Séance mouvementée pour Hexo en Bourse

MONTRÉAL — Bien que la découverte de cannabis cultivé sans licence par le producteur québécois Hexo puisse soulever certaines craintes chez les investisseurs, des analystes estiment que la situation semble moins grave que celle observée plus tôt cette année chez CannTrust – plongée dans la tourmente depuis l’été dans la foulée d’une affaire de cultures illicites.

Néanmoins, cela n’empêchait pas la société établie à Gatineau de connaître une séance mouvementée à la Bourse de Toronto, lundi, où son titre a touché un creux des 52 dernières semaines en se transigeant temporairement à 2,10 $.

En après-midi, l’action cotait à 2,11 $, en recul de 10,2 %, ou 24 cents – loin de son sommet de 11,11 $ touché à la fin avril.

Vendredi dernier, après la clôture des marchés, Hexo avait annoncé la destruction de cannabis cultivé sans licence en Ontario, dans une installation dont elle est devenue propriétaire à la suite de l’acquisition de Newstrike Brands, cette société qui était appuyée par les membres du groupe Tragically Hip.

Hexo, principal fournisseur de la Société québécoise du cannabis (SQDC), a dit avoir informé Santé Canada de cette découverte survenue en juillet dernier et n’avoir écopé d’aucune amende, ajoutant que sa licence n’avait pas été affectée. Lundi après-midi, Santé Canada n’avait pas répondu aux questions envoyées par courriel par La Presse canadienne.

La fin des activités à la serre en question, située à Beamsville, avait été annoncée le mois dernier par Hexo dans la foulée d’une restructuration ayant notamment entraîné l’abolition de 200 emplois, dont des postes de direction.

Dans une note envoyée par courriel, Tamy Chen, de BMO Marchés des capitaux, a indiqué que même si toute référence à de la culture illégale constitue un sujet sensible pour l’industrie du cannabis, l’entreprise québécoise ne se trouvait pas dans la même situation que CannTrust.

« Hexo n’a pas délibérément, sous de faux prétextes, fait pousser du cannabis dans une zone n’ayant pas reçu le feu vert des autorités », a écrit l’analyste.

Licence de CannTrust suspendue

CannTrust tente de se conformer aux exigences de Santé Canada depuis l’éclatement d’un scandale en juillet après qu’elle eut révélé que l’agence fédérale avait découvert des cultures illicites de cannabis dans des pièces non autorisées de sa serre de Pelham, en Ontario. La société a par la suite congédié son chef de la direction « avec motifs » et demandé au président de son conseil de démissionner, dans la foulée d’une enquête interne.

Santé Canada a suspendu les licences de production et de vente de cannabis de CannTrust en septembre. La société a soumis le 21 octobre un plan détaillé de mesures de remédiation à l’agence fédérale.

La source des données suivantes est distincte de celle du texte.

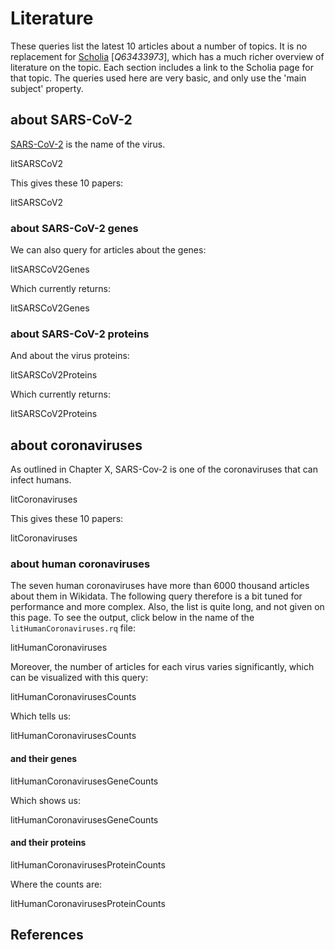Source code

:# Literature

These queries list the latest 10 <topic>articles</topic> about a number of topics. It is
no replacement for [Scholia](https://tools.wmflabs.org/scholia/) [<cite>Q63433973</cite>],
which has a much richer overview of <topic>literature</topic> on the topic. Each section
includes a link to the Scholia page for that topic. The queries used here
are very basic, and only use the 'main subject' property.

## about SARS-CoV-2

[SARS-CoV-2](https://tools.wmflabs.org/scholia/topic/Q82069695) is the name of the virus.

<sparql>litSARSCoV2</sparql>

This gives these 10 papers:

<out>litSARSCoV2</out>

### about SARS-CoV-2 genes

We can also query for articles about the genes:

<sparql>litSARSCoV2Genes</sparql>

Which currently returns:

<out>litSARSCoV2Genes</out>

### about SARS-CoV-2 proteins

And about the virus proteins:

<sparql>litSARSCoV2Proteins</sparql>

Which currently returns:

<out>litSARSCoV2Proteins</out>

## about coronaviruses

As outlined in Chapter X, SARS-Cov-2 is one of the coronaviruses that
can infect humans.

<sparql>litCoronaviruses</sparql>

This gives these 10 papers:

<out>litCoronaviruses</out>

### about human coronaviruses

The seven human coronaviruses have more than 6000 thousand articles about
them in Wikidata. The following query therefore is a bit tuned for performance
and more complex. Also, the list is quite long, and not given on this page.
To see the output, click below in the name of the `litHumanCoronaviruses.rq` file:

<sparql>litHumanCoronaviruses</sparql>

Moreover, the number of articles for each virus varies significantly, which
can be visualized with this query:

<sparql>litHumanCoronavirusesCounts</sparql>

Which tells us:

<out>litHumanCoronavirusesCounts</out>

#### and their genes

<sparql>litHumanCoronavirusesGeneCounts</sparql>

Which shows us:

<out>litHumanCoronavirusesGeneCounts</out>

#### and their proteins

<sparql>litHumanCoronavirusesProteinCounts</sparql>

Where the counts are:

<out>litHumanCoronavirusesProteinCounts</out>

## References

<references/>
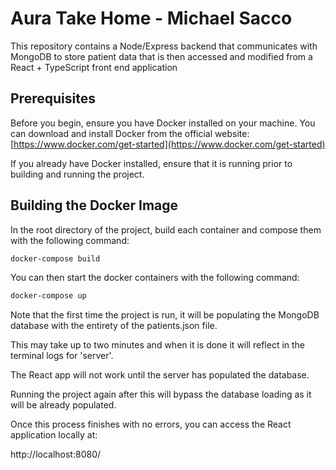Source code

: # Aura Take Home - Michael Sacco

This repository contains a Node/Express backend that communicates with MongoDB to store patient data that is then accessed and modified from a React + TypeScript front end application

## Prerequisites

Before you begin, ensure you have Docker installed on your machine. You can download and install Docker from the official website: [https://www.docker.com/get-started](https://www.docker.com/get-started)

If you already have Docker installed, ensure that it is running prior to building and running the project.

## Building the Docker Image

In the root directory of the project, build each container and compose them with the following command:

```bash
docker-compose build
```

You can then start the docker containers with the following command:

```bash
docker-compose up
```

Note that the first time the project is run, it will be populating the MongoDB database with the entirety of the patients.json file.

This may take up to two minutes and when it is done it will reflect in the terminal logs for 'server'.

The React app will not work until the server has populated the database.

Running the project again after this will bypass the database loading as it will be already populated.

Once this process finishes with no errors, you can access the React application locally at:

http://localhost:8080/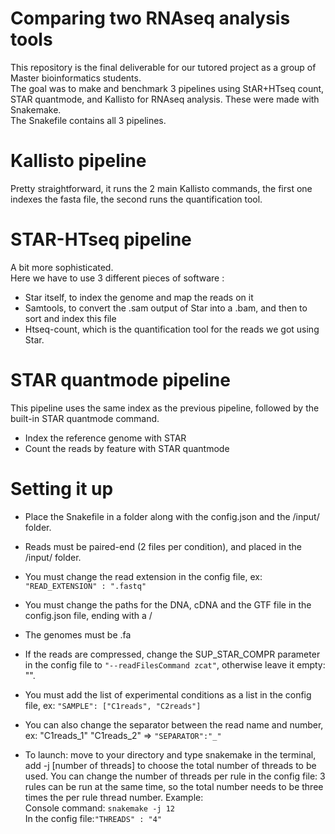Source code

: # Comparing two RNAseq analysis tools

This repository is the final deliverable for our tutored project as a group of Master bioinformatics students.  
The goal was to make and benchmark 3 pipelines using StAR+HTseq count, STAR quantmode, and Kallisto for RNAseq analysis. These were made with Snakemake.  
The Snakefile contains all 3 pipelines.
  
# Kallisto pipeline  
Pretty straightforward, it runs the 2 main Kallisto commands, the first one indexes the fasta file, the second runs the quantification tool.  
  
# STAR-HTseq pipeline  
A bit more sophisticated.  
Here we have to use 3 different pieces of software :  
  - Star itself, to index the genome and map the reads on it  
  - Samtools, to convert the .sam output of Star into a .bam, and then to sort and index this file  
  - Htseq-count, which is the quantification tool for the reads we got using Star.  
  
# STAR quantmode pipeline  
This pipeline uses the same index as the previous pipeline, followed by the built-in STAR quantmode command.  
  - Index the reference genome with STAR    
  - Count the reads by feature with STAR quantmode   

# Setting it up  
- Place the Snakefile in a folder along with the config.json and the /input/ folder.  
- Reads must be paired-end (2 files per condition), and placed in the /input/ folder.  
- You must change the read extension in the config file, ex: `"READ_EXTENSION" : ".fastq"`  
- You must change the paths for the DNA, cDNA and the GTF file in the config.json file, ending with a /  
- The genomes must be .fa  
- If the reads are compressed, change the SUP_STAR_COMPR parameter in the config file to `"--readFilesCommand zcat"`, otherwise leave it empty: "".  
- You must add the list of experimental conditions as a list in the config file, ex: `"SAMPLE": ["C1reads", "C2reads"]`  
- You can also change the separator between the read name and number, ex: "C1reads_1" "C1reads_2" => `"SEPARATOR":"_"`  
  
- To launch: move to your directory and type snakemake in the terminal, add -j [number of threads] to choose the total number of threads to be used. You can change the number of threads per rule in the config file: 3 rules can be run at the same time, so the total number needs to be three times the per rule thread number. Example:  
Console command: `snakemake -j 12`  
In the config file:`"THREADS" : "4"`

D’après un analyste n’ayant pas voulu être identifié puisqu’il n’avait pas eu l’occasion de discuter avec la direction de Hexo, le producteur québécois semble avoir agi de la bonne manière en prenant l’initiative d’alerter les autorités fédérales.

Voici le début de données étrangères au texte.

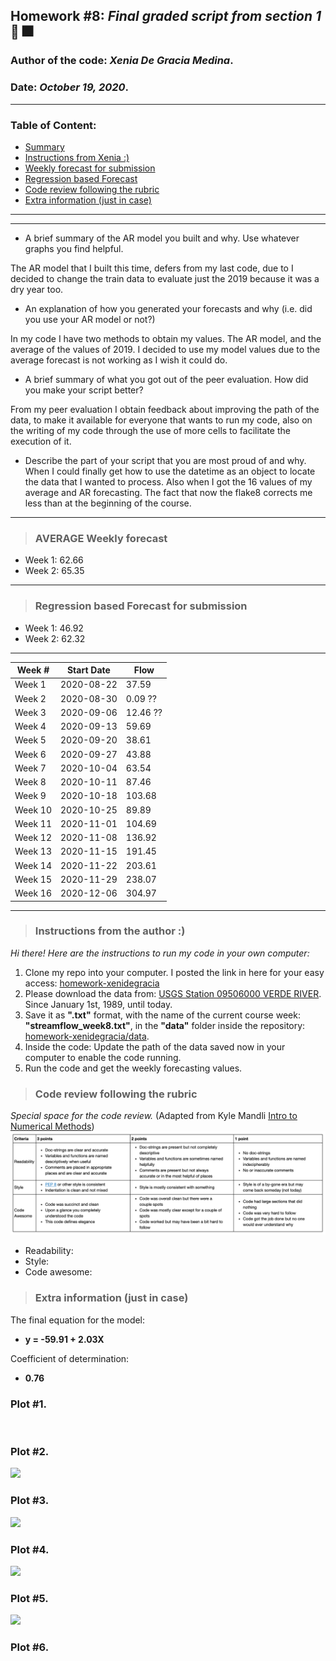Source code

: ## Homework #8: *Final graded script from section 1* :tada: :fireworks:
### Author of the code:  *Xenia De Gracia Medina*.
### Date: *October 19, 2020*.

---
### Table of Content:
- [ Summary](#summary)
- [ Instructions from Xenia :)](#instructions)
- [ Weekly forecast for submission](#weekly)
- [ Regression based Forecast](#regression)
- [ Code review following the rubric](#review)
- [ Extra information (just in case)](#extra)
---

---
<a name="summary"></a>

- A brief summary of the AR model you built and why. Use whatever graphs you find helpful.

The AR model that I built this time, defers from my last code, due to I decided to change the train data to evaluate just the 2019 because it was a dry year too.

- An explanation of how you generated your forecasts and why (i.e. did you use your AR model or not?)

In my code I have two methods to obtain my values. The AR model, and the average of the values of 2019. I decided to use my model values due to the average forecast is not working as I wish it could do.

- A brief summary of what you got out of the peer evaluation. How did you make your script better?

From my peer evaluation I obtain feedback about improving the path of the data, to make it available for everyone that wants to run my code, also on the writing of my code through the use of more cells to facilitate the execution of it.

- Describe the part of your script that you are most proud of and why.
When I could finally get how to use the datetime as an object to locate the data that I wanted to process. Also when I got the 16 values of my average and AR forecasting. The fact that now the flake8 corrects me less than at the beginning of the course.

---
<a name="weekly"></a>
>### **AVERAGE Weekly forecast**

- Week 1: 62.66
- Week 2: 65.35

---
<a name="regression"></a>
>### **Regression based Forecast for submission**

- Week 1: 46.92
- Week 2: 62.32

---

Week # |  Start Date  | Flow
 ----- | ------------ | ----- |
Week 1 | 2020-08-22   | 37.59
Week 2 | 2020-08-30   | 0.09 ??
Week 3 | 2020-09-06   | 12.46 ??
Week 4 | 2020-09-13   |  59.69
Week 5 | 2020-09-20   |  38.61
Week 6 | 2020-09-27   |  43.88
Week 7 | 2020-10-04   |  63.54
Week 8 | 2020-10-11   |  87.46
Week 9 | 2020-10-18   |  103.68
Week 10 | 2020-10-25  |  89.89
Week 11 | 2020-11-01  |  104.69
Week 12 | 2020-11-08  |  136.92
Week 13 | 2020-11-15  |  191.45
Week 14 | 2020-11-22  |  203.61
Week 15 | 2020-11-29  |  238.07
Week 16 | 2020-12-06  |  304.97


---
<a name="instructions"></a>
>### **Instructions from the author :)**
*Hi there! Here are the instructions to run my code in your own computer:*
1. Clone my repo into your computer. I posted the link in here for your easy access: [homework-xenidegracia](https://github.com/HAS-Tools-Fall2020/homework-xenidegracia)
2. Please download the data from: [USGS Station 09506000 VERDE RIVER](https://waterdata.usgs.gov/nwis/dv?referred_module=sw&site_no=09506000). Since January 1st, 1989, until today.
3. Save it as **".txt"** format, with the name of the current course week: **"streamflow_week8.txt"**, in the **"data"** folder inside the repository: [homework-xenidegracia/data](https://github.com/HAS-Tools-Fall2020/homework-xenidegracia/tree/master/data).
4. Inside the code: Update the path of the data saved now in your computer to enable the code running.
5. Run the code and get the weekly forecasting values.



<a name="review"></a>
>### **Code review following the rubric**
*Special space for the code review.*
(Adapted from Kyle Mandli [Intro to Numerical Methods](https://github.com/mandli/intro-numerical-methods))
![](assets/ReadMe-ff0ecab3.png)

- Readability:   
- Style:         
- Code awesome:  




<a name="extra"></a>
>### **Extra information (just in case)**
The final equation for the model:
  - **y = -59.91 + 2.03X**

Coefficient of determination:
  - **0.76**

### **Plot #1.**
![]()



### **Plot #2.**
![](assets/ReadMe-28291ce1.png)

### **Plot #3.**
![](assets/ReadMe-36891864.png)

### **Plot #4.**
![](assets/ReadMe-8525de0f.png)

### **Plot #5.**
![](assets/ReadMe-25cf19df.png)

### **Plot #6.**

« La découverte concerne un actif qui avait été acquis récemment plutôt qu’un autre site exploité depuis longtemps, a expliqué cette personne. C’est un aspect important. Si une autre serre de Hexo avait été visée, l’histoire serait différente. »

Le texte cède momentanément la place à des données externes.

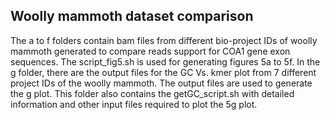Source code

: ## Woolly mammoth dataset comparison
The a to f folders contain bam files from different bio-project IDs of woolly mammoth generated to compare reads support for COA1 gene exon sequences. The script_fig5.sh is used for generating figures 5a to 5f. In the g folder, there are the output files for the GC Vs. kmer plot from 7 different project IDs of the woolly mammoth. The output files are used to generate the g plot. This folder also contains the getGC_script.sh with detailed information and other input files required to plot the 5g plot.
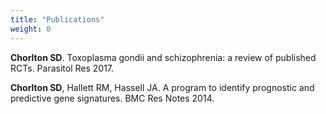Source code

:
 ```yaml
---
title: "Publications"
weight: 0
---
```


**Chorlton SD**. Toxoplasma gondii and schizophrenia: a review of published RCTs. Parasitol Res 2017.

**Chorlton SD**, Hallett RM, Hassell JA. A program to identify prognostic and predictive gene signatures. BMC Res Notes 2014.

Un porte-parole de la SQDC, Fabrice Giguère, a de son côté assuré que la société d’État n’avait reçu « aucun produit » provenant de la serre en question. Sans commenter directement la relation entre la SQDC et Hexo, M. Giguère a souligné que la société d’État faisait affaire avec des producteurs « dûment licenciés ».

Plus d’un an après la légalisation de la consommation du cannabis à des fins récréatives au Canada, la plupart des principaux producteurs sont bousculés en Bourse alors qu’ils peinent à répondre aux attentes. La semaine dernière, Canopy Growth et Aurora Cannabis ont publié des résultats trimestriels inférieurs aux prévisions des analystes.